Proses pengembangan PLTP yang berkekuatan 20 MW ini hingga kini telah mendapatkan banyak dukungan dari masyarakat setempat.

Seperti yang disampaikan Leonardus Bhara (66) selaku tokoh masyarakatdesa Dada Wea, Kecamatan Golewa, Kabupaten Ngada, Nusa Tenggara Timur (NTT).

“Dulu saya itu dipanggil sama tim perindustrian, setelah kita turun tahun lalu untuk sosialisasi kepada masyarakat, ternyata tanggapan masyarakat terlebih tuan-tuan tanah yang ingin mau dibor mereka antusias,” katanya kepada KORANNTT.COM Jumat 21 Juli 2023 di kediamannya.

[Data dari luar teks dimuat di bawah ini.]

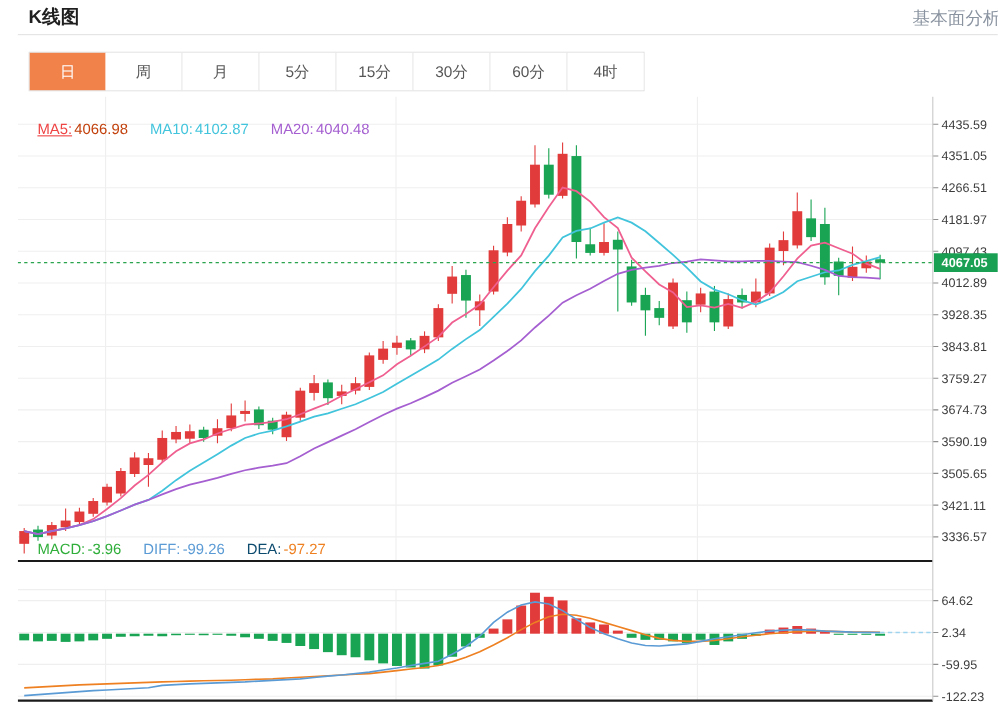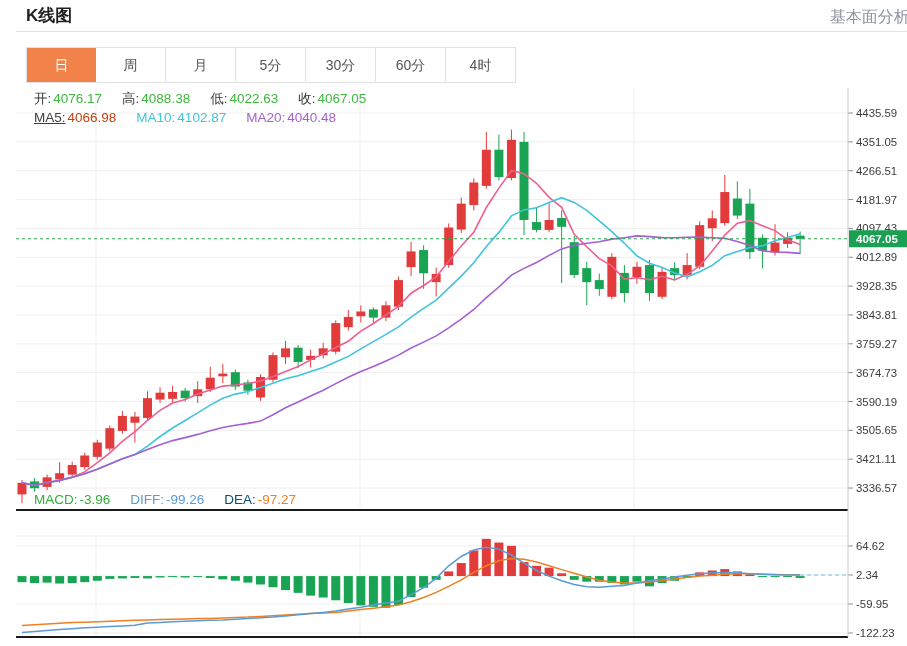--- a/index.html
+++ b/index.html
@@ -22,32 +22,27 @@
 
 <div class="page">
   <div class="title">K线图</div>
   <a class="flink">基本面分析&gt;</a>
   <div class="divider"></div>
   <div class="tabs" id="tabbar">
       <div class="tab active" style="background: rgb(240, 130, 74);">日</div>
       <div class="tab">周</div>
       <div class="tab">月</div>
       <div class="tab">5分</div>
+      <div class="tab">15分</div>
       <div class="tab">30分</div>
       <div class="tab">60分</div>
       <div class="tab">4时</div>
     </div>
-  <div class="inforow" id="ohlcRow" style="top:90px">
-      <span><span class="lbl">开:</span><span class="val" style="color: rgb(60, 184, 60);">4076.17</span></span>
-      <span><span class="lbl">高:</span><span class="val" style="color: rgb(60, 184, 60);">4088.38</span></span>
-      <span><span class="lbl">低:</span><span class="val" style="color: rgb(60, 184, 60);">4022.63</span></span>
-      <span><span class="lbl">收:</span><span class="val" style="color: rgb(60, 184, 60);">4067.05</span></span>
-    </div>
   <div class="inforow" id="maRow" style="top:110px">
-      <span><span class="lbl" style="color: #404040; text-decoration: underline;">MA5:</span><span class="val" style="color: #c2410c;">4066.98</span></span>
+      <span><span class="lbl" style="color: #ef4444; text-decoration: underline;">MA5:</span><span class="val" style="color: #c2410c;">4066.98</span></span>
       <span><span class="lbl" style="color: rgb(65, 196, 220);">MA10:</span><span class="val" style="color: rgb(65, 196, 220);">4102.87</span></span>
       <span><span class="lbl" style="color: rgb(165, 95, 208);">MA20:</span><span class="val" style="color: rgb(165, 95, 208);">4040.48</span></span>
     </div>
   <div class="inforow" id="macdRow" style="top:492px">
       <span><span class="lbl" style="color: rgb(47, 174, 58);">MACD:</span><span class="val" style="color: rgb(47, 174, 58);">-3.96</span></span>
       <span><span class="lbl" style="color: rgb(91, 155, 213);">DIFF:</span><span class="val" style="color: rgb(91, 155, 213);">-99.26</span></span>
       <span><span class="lbl" style="color: #0c4a6e;">DEA:</span><span class="val" style="color: rgb(238, 128, 34);">-97.27</span></span>
     </div>
   <svg id="chart" width="907" height="646">
       <g>

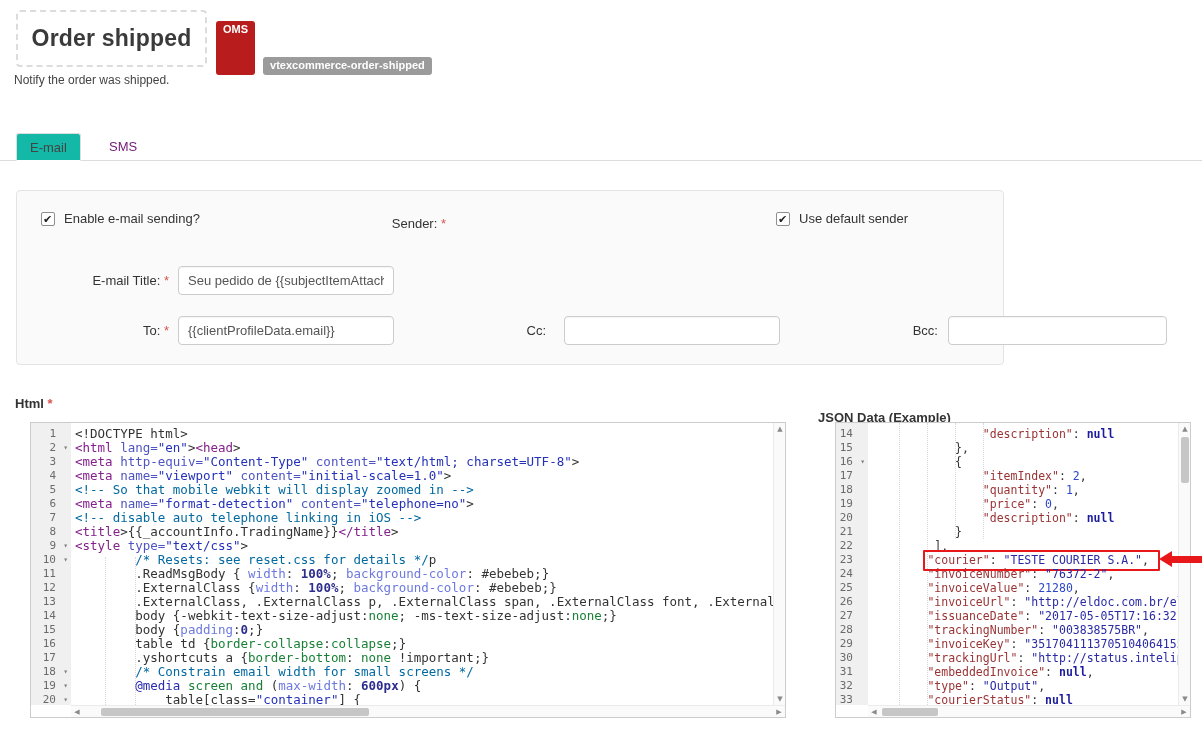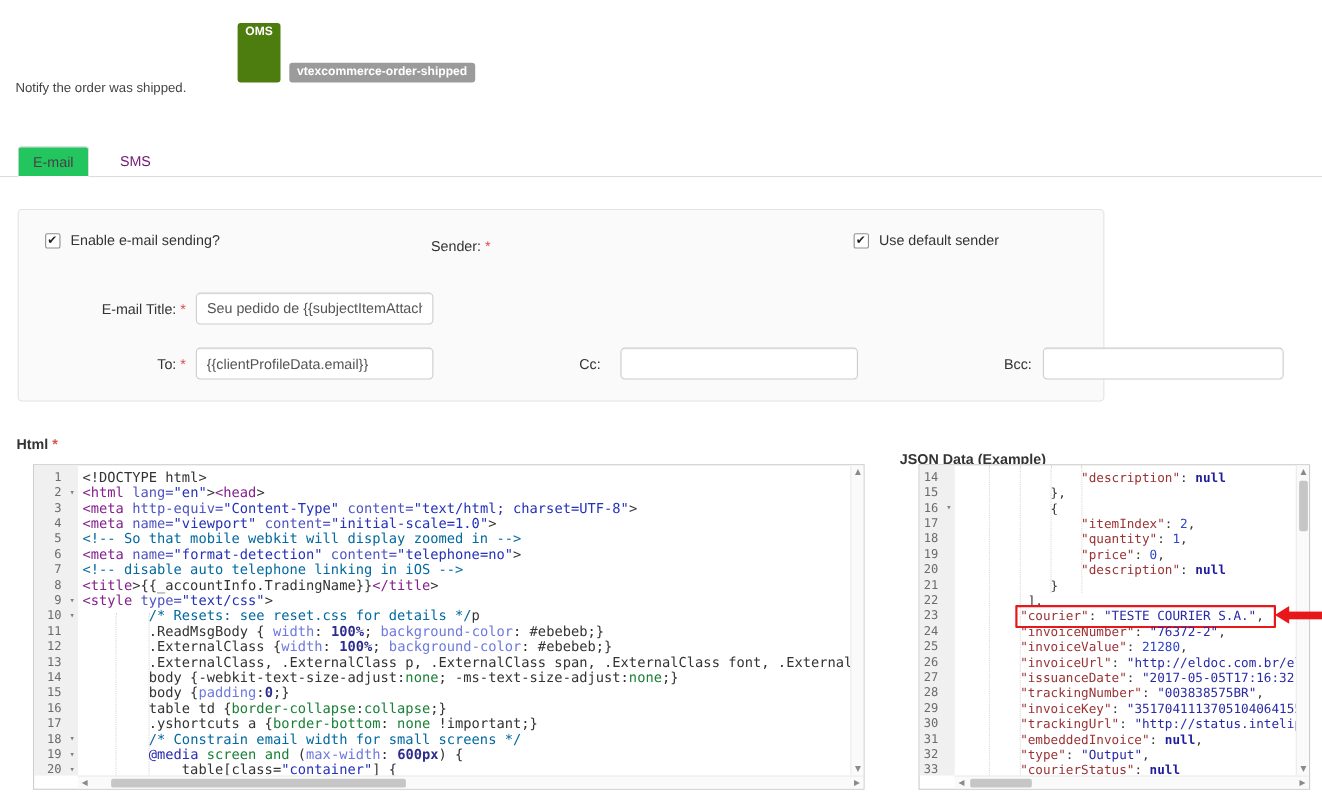--- a/index.html
+++ b/index.html
@@ -18,21 +18,21 @@
   .badges { position:absolute; left:216px; top:21px; display:flex; gap:8px; }
   .badge {
     color:#fff; font-size:11px; font-weight:bold; line-height:13px;
     padding:2px 7px 3px; border-radius:3px; white-space:nowrap;
   }
   .description { position:absolute; left:14px; top:73px; font-size:12px; color:#444; }
 
   
   .tabbar { position:absolute; left:0; top:133px; width:1202px; height:28px; border-bottom:1px solid #ddd; }
   .tab { position:absolute; height:28px; line-height:27px; font-size:13px; padding:0 13px; bottom:-1px; cursor:default; }
-  .tab.active { left:16px; background:#22c55e; border:1px solid #ddd; border-bottom:1px solid #fff; border-radius:3px 3px 0 0; color:#444; }
+  .tab.active { left:16px; background:#14b8a6; border:1px solid #ddd; border-bottom:1px solid #fff; border-radius:3px 3px 0 0; color:#444; }
   .tab.alt { left:96px; }
 
   
   .form-panel {
     position:absolute; left:16px; top:190px; width:988px; height:175px;
     background:#fafafa; border:1px solid #e3e3e3; border-radius:4px;
   }
   .fp-item { position:absolute; font-size:13px; color:#333; }
   .cb { width:14px; height:14px; border:1px solid #8f8f8f; border-radius:2px; background:#fff; display:inline-block; position:relative; vertical-align:middle; }
   .cb.checked::after { content:"\2714"; position:absolute; left:1px; top:-1px; font-size:11px; line-height:14px; color:#222; }
@@ -110,22 +110,25 @@
   .annotation-arrow { position:absolute; left:1159px; top:551px; width:43px; height:17px; }
   .arrow-head { position:absolute; left:0; top:0; width:0; height:0;
     border-top:8.5px solid transparent; border-bottom:8.5px solid transparent; border-right:13px solid #e8171a; }
   .arrow-shaft { position:absolute; left:12px; top:5px; width:31px; height:7px; background:#e8171a; }
 </style>
 </head>
 <body>
 
 <div class="page">
 
+  <div class="title-box">
+    <span class="page-title">Order shipped</span>
+  </div>
   <div class="badges">
-    <span class="badge" style="background: #4d7c0f;">OMS</span>
+    <span class="badge" style="background: #b91c1c;">OMS</span>
     <span class="badge" style="background: rgb(155, 155, 155); margin-top: 36px;">vtexcommerce-order-shipped</span>
   </div>
   <div class="description">Notify the order was shipped.</div>
 
   <div class="tabbar">
     <div class="tab active">E-mail</div>
     <div class="tab alt" id="tab-sms" style="color: #701a75;">SMS</div>
   </div>
 
   <div class="form-panel">

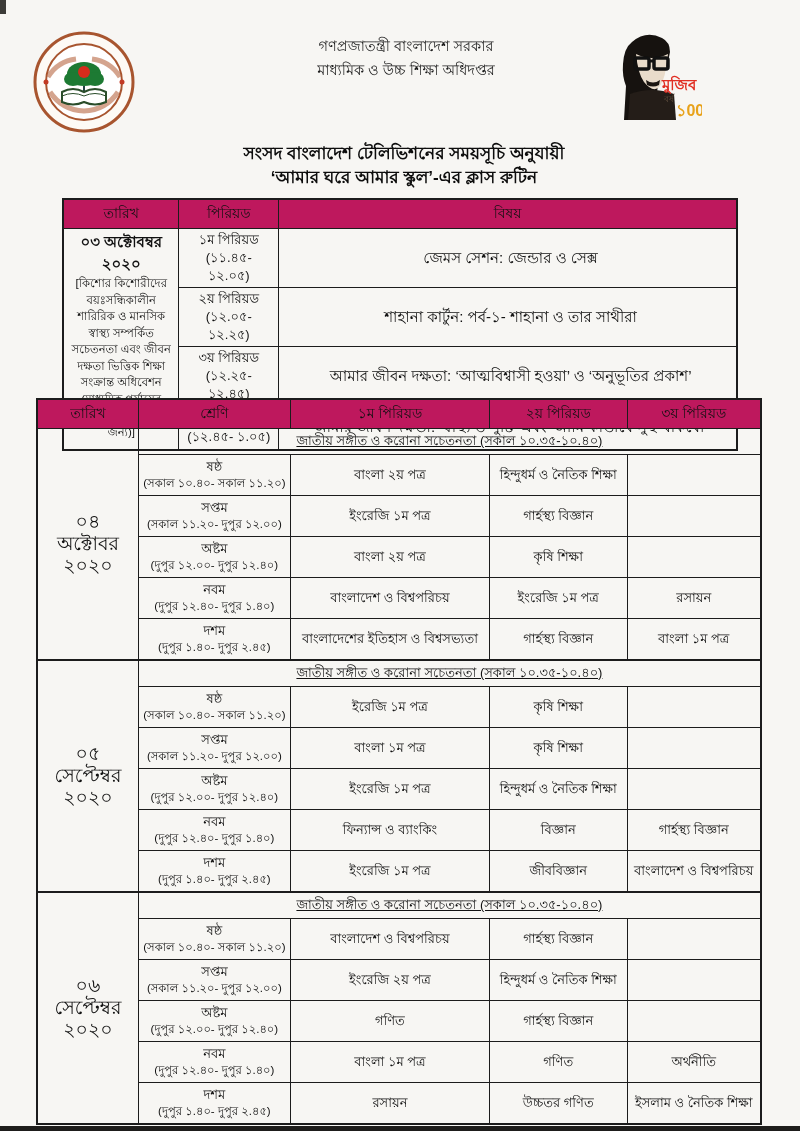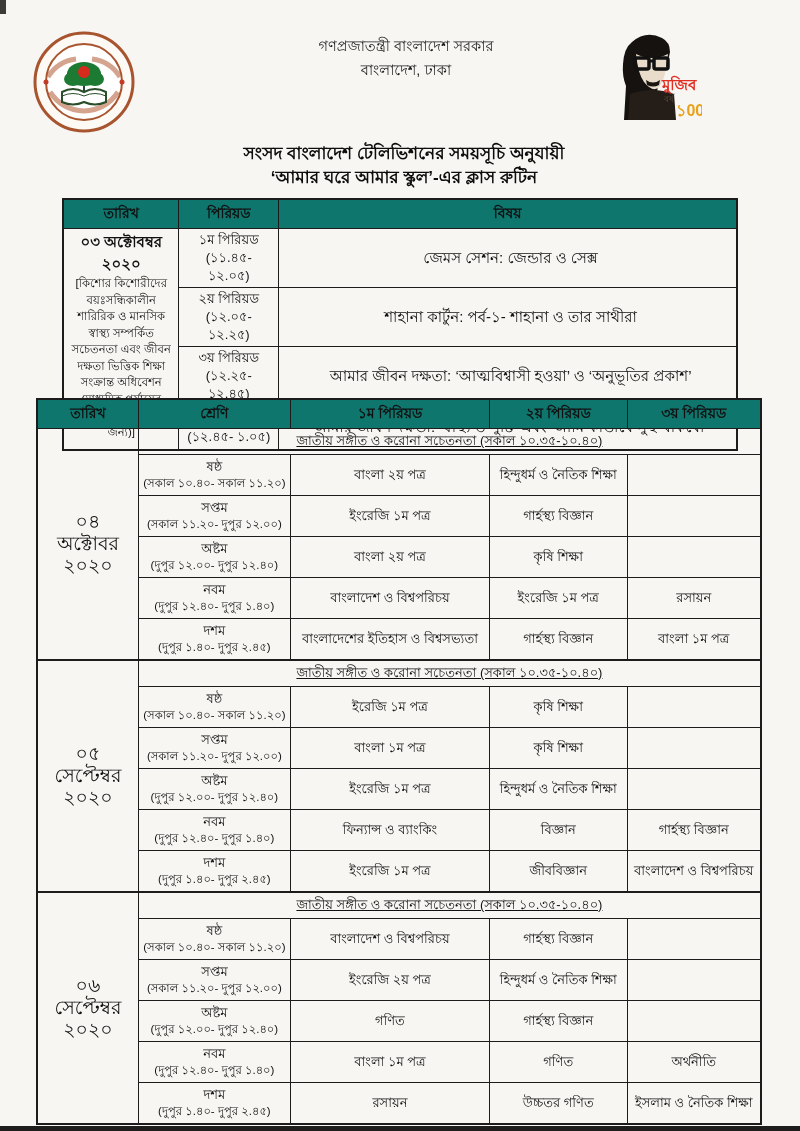--- a/index.html
+++ b/index.html
@@ -21,21 +21,21 @@
   .org-line{font-size:14.5px;line-height:24px;color:#1c1c1c;}
   .site-link{display:inline-block;margin-top:4px;font-family:"Liberation Serif","DejaVu Serif",serif;
     font-size:21px;color:#0b0bd6;text-decoration:underline;letter-spacing:.3px;}
 
   .doc-title{position:absolute;left:4px;top:142px;width:800px;text-align:center;}
   .doc-title div{font-size:17px;font-weight:bold;line-height:24px;color:#0d0d0d;}
 
   
   table{border-collapse:collapse;table-layout:fixed;}
   td,th{border:1px solid #1c1c1c;padding:2px 4px;vertical-align:middle;word-wrap:break-word;}
-  th{background:#0f766e;font-weight:bold;}
+  th{background:#be185d;font-weight:normal;}
 
   .schedule-table{position:absolute;left:62px;top:198px;width:676px;border:2px solid #1c1c1c;}
   .schedule-table th{font-size:14px;height:20px;}
   .schedule-table td{font-size:13px;text-align:center;}
   .schedule-table .period-cell{height:39px;line-height:18px;}
   .schedule-table .subject-cell{text-align:center;padding-left:10px;font-size:15px;}
   .date-cell{vertical-align:top;padding-top:2px;}
   .date-strong{font-size:15px;font-weight:bold;text-align:center;line-height:22px;}
   .date-note{font-size:11.5px;line-height:16.5px;text-align:center;color:#141414;}
 
@@ -83,21 +83,21 @@
     <path d="M47 33 l5 0" stroke="#111" stroke-width="3"></path>
     <path d="M44 52 q7 5 14 0 l-1 5 q-6 3 -12 0 z" fill="#1b1612"></path>
     <path d="M28 66 q22 -8 44 0 l2 26 l-48 0 z" fill="#241d18"></path>
     <text x="60" y="62" font-size="15" font-weight="bold" fill="#e12f23" font-family="sans-serif">মুজিব</text>
     <text x="62" y="74" font-size="9" fill="#5a4a3a" font-family="sans-serif">বর্ষ</text>
     <text x="74" y="88" font-size="16" font-weight="bold" fill="#e8a21a" font-family="sans-serif">১00</text>
   </svg>
 
   <div class="org-block">
     <div class="org-line">গণপ্রজাতন্ত্রী বাংলাদেশ সরকার</div>
-    <div class="org-line">বাংলাদেশ, ঢাকা</div>
+    <div class="org-line">মাধ্যমিক ও উচ্চ শিক্ষা অধিদপ্তর</div>
   </div>
 </div>
 
 <div class="doc-title">
   <div>সংসদ বাংলাদেশ টেলিভিশনের সময়সূচি অনুযায়ী</div>
   <div>‘আমার ঘরে আমার স্কুল’-এর ক্লাস রুটিন</div>
 </div>
 
 <table class="schedule-table">
   <colgroup>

Menurut Leonardus, pada proses tersebut terdapat banyak tantangan yang dihadapi, tapi begitu banyak hal yang disampaikan oleh tenaga geologi, dan semuanya bisa diterima.

“Karena mereka khawatir dampak-dampak tapi ternyata diberi penjelasan oleh ahli geologi itu semuanya terjawab. Waktu pemboran lama dulu, orang pertanyakan kenapa itu tidak di pakai, tapi sudah dijelaskan oleh tenaga geologi semuanya telah paham, buktinya tidak ada hambatan sampai sekarang,” ungkapnya.